To Benjamin Franklin from John Kent, 22 February 1775
From John Kent6
ALS: American Philosophical Society
from Mr. Cadells,7 Strand, February 22d. 1775.
Sir,
When compliments on your superior merit, as a Philosopher, are so strictly just as not to exceed the limits of honest praise, I am confident that my friend the Chevalier de Chatellux, who has joined the multitude in applauding you, would be pleased that you should read his sentiments of you, in their English dress.8 There is a glorious feeling of the mind which surpasses all the science of which it can be possessed, and which makes even your literary abilities but secondary qualifications. Whilst, in the character of an Englishman, and a Friend to America, I sincerely congratulate you, on this feeling, I do not perceive that any apology can be necessary for presenting you with a work, the foundations of which are a detestation of tyranny, a love of liberty, and a desire to promote the happiness of all mankind. I dare affirm that the work, “De la felicitè publique,” (a translation of which accompanies this letter,) contains some passages glowing with sentiments similar to your own; and, therefore, to insinuate that it is not without merit, is far from being meerly vain; neither can it be impertinent to desire that you will do the Chevalier, and me, the honor to recommend it. I am, Sir, Your most obedient, and most humble servant
John Kent
6. Almost nothing seems to be known about this minor literary figure. In 1769 he was writing pseudonymous letters against the ministry in the Public Advertiser; Junius, the unknown with the famous pseudonym, identified him to H. S. Woodfall as “Mr. Kent, a young man of good parts.” John Wade, Junius: Including Letters by the Same Writer under Other Signatures … (2 vols., London, 1884), II, 7. Kent apparently concentrated on translating and revising; soon after the translation that he enclosed with this letter a man of the same name, presumably the same person, reworked John Campbell’s Lives of the Admirals and published it as Biographia Nautica … (4 vols., London, 1776–77).

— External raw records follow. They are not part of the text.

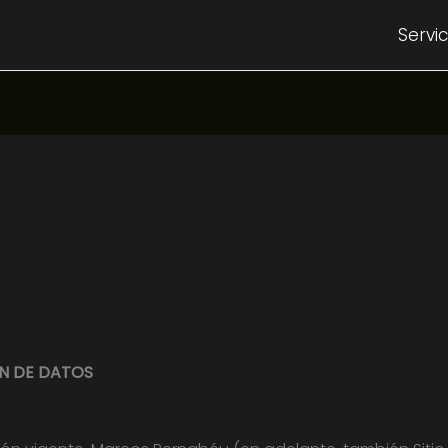
Servic
ÓN DE DATOS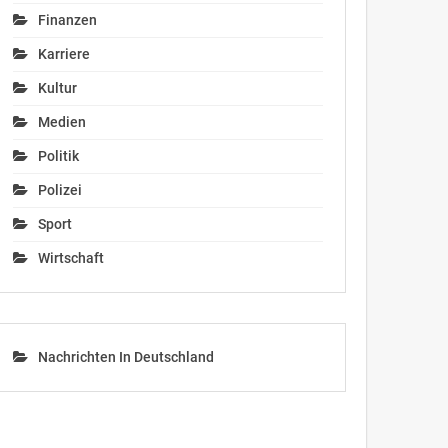
Finanzen
Karriere
Kultur
Medien
Politik
Polizei
Sport
Wirtschaft
Nachrichten In Deutschland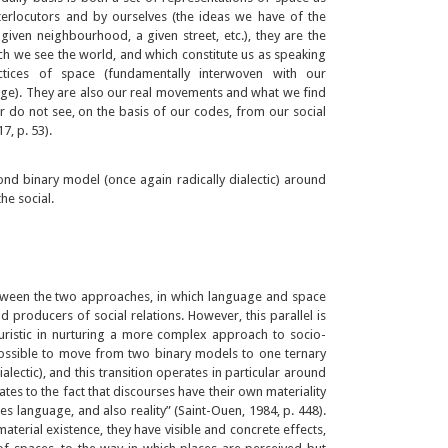
terlocutors and by ourselves (the ideas we have of the
a given neighbourhood, a given street, etc.), they are the
ch we see the world, and which constitute us as speaking
ctices of space (fundamentally interwoven with our
age). They are also our real movements and what we find
or do not see, on the basis of our codes, from our social
7, p. 53).
nd binary model (once again radically dialectic) around
he social.
etween the two approaches, in which language and space
d producers of social relations. However, this parallel is
euristic in nurturing a more complex approach to socio-
possible to move from two binary models to one ternary
alectic), and this transition operates in particular around
lates to the fact that discourses have their own materiality
es language, and also reality” (Saint-Ouen, 1984, p. 448).
aterial existence, they have visible and concrete effects,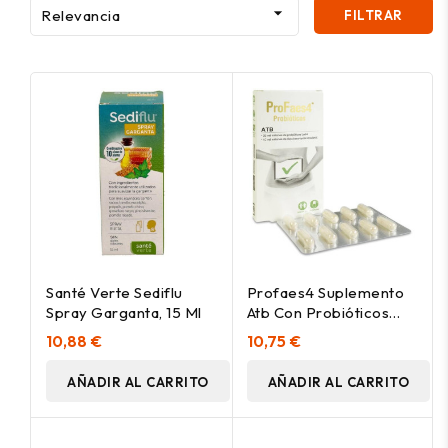

Relevancia
FILTRAR
Santé Verte Sediflu
Profaes4 Suplemento
Spray Garganta, 15 Ml
Atb Con Probióticos
Para La Microbiota
10,88 €
10,75 €
Intestinal 10 Cápsulas
AÑADIR AL CARRITO
AÑADIR AL CARRITO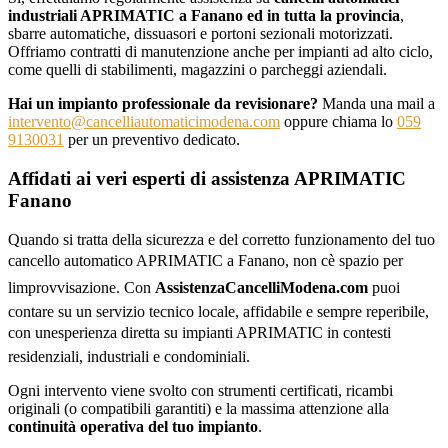
industriali APRIMATIC a Fanano ed in tutta la provincia
,
sbarre automatiche, dissuasori e portoni sezionali motorizzati.
Offriamo contratti di manutenzione anche per impianti ad alto ciclo,
come quelli di stabilimenti, magazzini o parcheggi aziendali.
Hai un impianto professionale da revisionare?
Manda una mail a
intervento@cancelliautomaticimodena.com
oppure chiama lo
059
9130031
per un preventivo dedicato.
Affidati ai veri esperti di assistenza APRIMATIC
Fanano
Quando si tratta della sicurezza e del corretto funzionamento del tuo
cancello automatico APRIMATIC a Fanano, non cè spazio per
limprovvisazione. Con
AssistenzaCancelliModena.com
puoi
contare su un servizio tecnico locale, affidabile e sempre reperibile,
con unesperienza diretta su impianti APRIMATIC in contesti
residenziali, industriali e condominiali.
Ogni intervento viene svolto con strumenti certificati, ricambi
originali (o compatibili garantiti) e la massima attenzione alla
continuità operativa del tuo impianto
.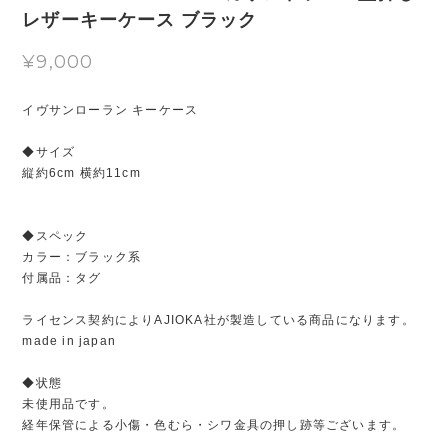
レザーキーケース ブラック
¥9,000
イヴサンローラン キーケース
◆サイズ
縦約6cm 横約11cm
◆スペック
カラー：ブラック系
付属品：タグ
ライセンス契約によりAJIOKA社が製造している商品になります。
made in japan
◆状態
未使用品です。
経年保管による小傷・色むら・シワ金具の押し跡等ございます。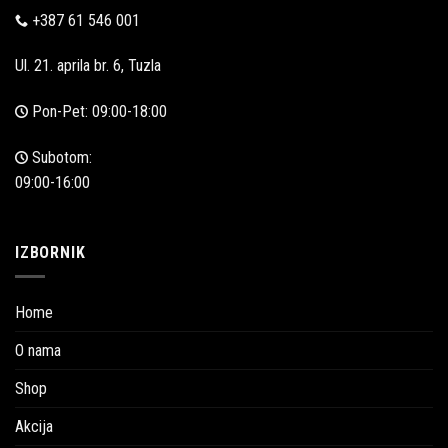
+387 61 546 001
Ul. 21. aprila br. 6, Tuzla
Pon-Pet: 09:00-18:00
Subotom:
09:00-16:00
IZBORNIK
Home
O nama
Shop
Akcija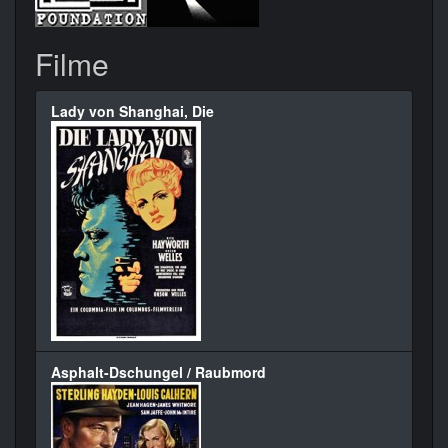
Filme
Lady von Shanghai, Die
Asphalt-Dschungel / Raubmord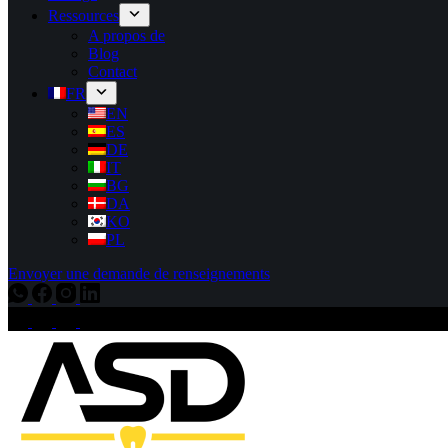
Ressources
A propos de
Blog
Contact
FR
EN
ES
DE
IT
BG
DA
KO
PL
Envoyer une demande de renseignements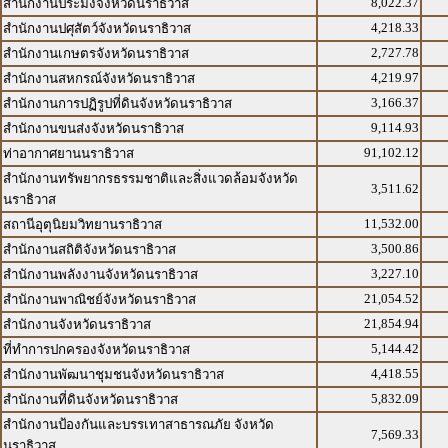
8,022.37
สำนักงานประมงจังหวัดนราธิวาส
4,218.33
สำนักงานปศุสัตว์จังหวัดนราธิวาส
2,727.78
สำนักงานเกษตรจังหวัดนราธิวาส
4,219.97
สำนักงานสหกรณ์จังหวัดนราธิวาส
3,166.37
สำนักงานการปฏิรูปที่ดินจังหวัดนราธิวาส
9,114.93
สำนักงานขนส่งจังหวัดนราธิวาส
91,102.12
ท่าอากาศยานนราธิวาส
สำนักงานทรัพยากรธรรมชาติและสิ่งแวดล้อมจังหวัด
3,511.62
นราธิวาส
11,532.00
สถานีอุตุนิยมวิทยานราธิวาส
3,500.86
สำนักงานสถิติจังหวัดนราธิวาส
3,227.10
สำนักงานพลังงานจังหวัดนราธิวาส
21,054.52
สำนักงานพาณิชย์จังหวัดนราธิวาส
21,854.94
สำนักงานจังหวัดนราธิวาส
5,144.42
ที่ทำการปกครองจังหวัดนราธิวาส
4,418.55
สำนักงานพัฒนาชุมชนจังหวัดนราธิวาส
5,832.09
สำนักงานที่ดินจังหวัดนราธิวาส
สำนักงานป้องกันและบรรเทาสาธารณภัย จังหวัด
7,569.33
นราธิวาส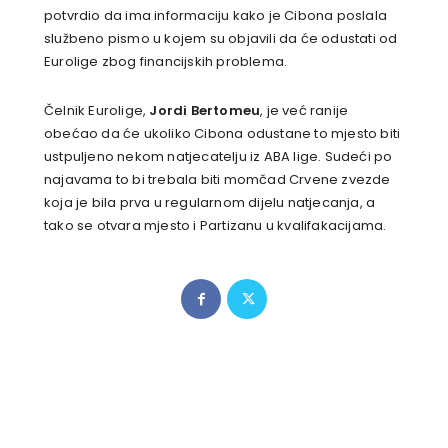
potvrdio da ima informaciju kako je Cibona poslala
službeno pismo u kojem su objavili da će odustati od
Eurolige zbog financijskih problema.
Čelnik Eurolige,
Jordi Bertomeu
, je već ranije
obećao da će ukoliko Cibona odustane to mjesto biti
ustpuljeno nekom natjecatelju iz ABA lige. Sudeći po
najavama to bi trebala biti momčad Crvene zvezde
koja je bila prva u regularnom dijelu natjecanja, a
tako se otvara mjesto i Partizanu u kvalifakacijama.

7. For the bookseller and publisher and friend of Strahan see above, XII, 122 n.
8. The Chevalier Francois-Jean de Chastellux (1734–88), soldier and author and disciple of the encyclopédistes, had published his first major work in 1772, De la Félicité publique, which Kent translated and Cadell published as An Essay on Public Happiness … (2 vols., London, 1774); a reference to BF in the English version is II, 161. When Chastellux went to America in 1780, BF gave him a letter of introduction in which he recommended the work: to Joseph Reed, March 19, 1780, N.-Y. Hist. Soc.